What happened? And what’s the cause of death? And could it be that it is a murder without a corpse? That we just got tired – of the lack of quality? “The first time a previously expensive good or service is made free, we’re drawn to it precisely because of the freeness. The fifth time or tenth time, not so much,“ notes Seth Godin in his blog and I agree with him.

freeconomics

Maybe some people were also fooled by the ambiguity of the term, as Chris Anderson from Wired suggested recently at the SXSW in Texas: “One of the biggest advantages of ‘free’ as a marketing tool is the fact that the word has a double meaning in English – free as in freedom, and free as in price. In English we take all the good connotations of ‘free’ and use them to sell something.”

The point is: If you don’t value anything everything is too expensive. Think about your IT environment and the processes you run. Think about how you can weigh expenses and results and value it.

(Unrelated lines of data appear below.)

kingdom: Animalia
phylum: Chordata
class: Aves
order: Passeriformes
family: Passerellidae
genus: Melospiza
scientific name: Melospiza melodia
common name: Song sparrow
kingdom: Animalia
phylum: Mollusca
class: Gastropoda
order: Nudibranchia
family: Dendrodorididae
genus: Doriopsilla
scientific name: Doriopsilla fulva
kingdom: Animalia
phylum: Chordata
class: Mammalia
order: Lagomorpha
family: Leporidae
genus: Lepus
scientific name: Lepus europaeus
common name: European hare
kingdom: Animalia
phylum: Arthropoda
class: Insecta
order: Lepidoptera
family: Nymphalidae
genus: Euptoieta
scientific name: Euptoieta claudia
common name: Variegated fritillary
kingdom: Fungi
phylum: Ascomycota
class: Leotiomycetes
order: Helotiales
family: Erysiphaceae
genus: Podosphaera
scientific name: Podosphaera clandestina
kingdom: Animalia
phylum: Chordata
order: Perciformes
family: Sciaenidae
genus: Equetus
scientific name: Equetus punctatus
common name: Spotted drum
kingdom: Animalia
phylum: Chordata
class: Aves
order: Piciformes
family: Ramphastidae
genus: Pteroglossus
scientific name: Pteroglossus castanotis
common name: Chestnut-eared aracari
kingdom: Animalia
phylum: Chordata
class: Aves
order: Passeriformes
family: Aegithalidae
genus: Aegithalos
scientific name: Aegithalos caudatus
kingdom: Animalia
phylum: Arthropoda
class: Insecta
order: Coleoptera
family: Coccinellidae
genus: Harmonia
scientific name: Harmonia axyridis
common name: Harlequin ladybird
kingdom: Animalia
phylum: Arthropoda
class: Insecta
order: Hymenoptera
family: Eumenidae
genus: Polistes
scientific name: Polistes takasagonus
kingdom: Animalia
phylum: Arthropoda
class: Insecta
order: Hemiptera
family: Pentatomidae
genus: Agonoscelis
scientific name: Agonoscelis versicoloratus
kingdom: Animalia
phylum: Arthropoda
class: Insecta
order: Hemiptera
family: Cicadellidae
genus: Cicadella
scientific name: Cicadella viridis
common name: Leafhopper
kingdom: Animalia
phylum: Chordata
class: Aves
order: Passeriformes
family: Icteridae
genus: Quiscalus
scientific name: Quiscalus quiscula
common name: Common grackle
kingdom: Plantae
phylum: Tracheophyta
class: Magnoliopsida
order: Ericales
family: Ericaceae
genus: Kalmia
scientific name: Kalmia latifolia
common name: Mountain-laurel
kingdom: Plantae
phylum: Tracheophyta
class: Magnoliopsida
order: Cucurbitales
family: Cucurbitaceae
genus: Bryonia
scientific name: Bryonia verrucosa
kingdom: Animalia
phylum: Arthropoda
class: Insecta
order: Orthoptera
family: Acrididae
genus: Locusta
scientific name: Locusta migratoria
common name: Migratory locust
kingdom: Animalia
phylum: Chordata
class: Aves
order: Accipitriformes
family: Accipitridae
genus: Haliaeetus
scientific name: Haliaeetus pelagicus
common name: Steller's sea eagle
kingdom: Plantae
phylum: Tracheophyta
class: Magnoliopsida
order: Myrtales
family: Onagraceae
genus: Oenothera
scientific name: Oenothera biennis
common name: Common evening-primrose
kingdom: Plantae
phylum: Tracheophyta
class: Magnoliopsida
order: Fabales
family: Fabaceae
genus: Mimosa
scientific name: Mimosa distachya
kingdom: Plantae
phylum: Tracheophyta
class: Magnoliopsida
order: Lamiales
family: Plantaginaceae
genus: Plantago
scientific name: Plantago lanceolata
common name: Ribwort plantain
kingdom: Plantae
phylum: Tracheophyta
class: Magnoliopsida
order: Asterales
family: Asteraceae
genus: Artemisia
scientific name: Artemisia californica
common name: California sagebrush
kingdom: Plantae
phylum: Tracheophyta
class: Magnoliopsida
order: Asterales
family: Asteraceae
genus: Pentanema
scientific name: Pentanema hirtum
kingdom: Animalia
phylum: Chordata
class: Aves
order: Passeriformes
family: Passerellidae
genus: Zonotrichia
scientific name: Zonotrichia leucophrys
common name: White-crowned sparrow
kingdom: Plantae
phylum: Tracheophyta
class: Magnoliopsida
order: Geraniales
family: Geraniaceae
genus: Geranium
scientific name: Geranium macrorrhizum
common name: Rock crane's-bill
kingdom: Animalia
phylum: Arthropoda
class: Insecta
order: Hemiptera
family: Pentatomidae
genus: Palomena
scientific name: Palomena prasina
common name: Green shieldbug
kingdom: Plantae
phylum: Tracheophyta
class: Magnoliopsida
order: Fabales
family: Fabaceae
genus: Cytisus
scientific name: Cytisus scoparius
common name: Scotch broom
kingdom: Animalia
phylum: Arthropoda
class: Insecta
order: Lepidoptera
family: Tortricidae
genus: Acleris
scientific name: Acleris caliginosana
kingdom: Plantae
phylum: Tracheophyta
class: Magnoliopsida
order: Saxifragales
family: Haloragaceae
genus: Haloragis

If you do so you will find out that pure cost cutting is unsatisfying. But if you think about what to cut and what is worth growing it gets interesting. And if there is a use for something a value is guaranteed.

When I went back to the basics of the freeconomics as it was introduced to us a year ago, I got stuck at the following phrase: “Free is not quite as simple — or as stupid — as it sounds. Just because products are free doesn’t mean that someone, somewhere, isn’t making huge gobs of money.”

In other words, the question about how to make money around free content is still continuing. Especially when the market for free gets crowded. And offering a free product doesn’t guarantee much of anything. They will have to pay you to try it.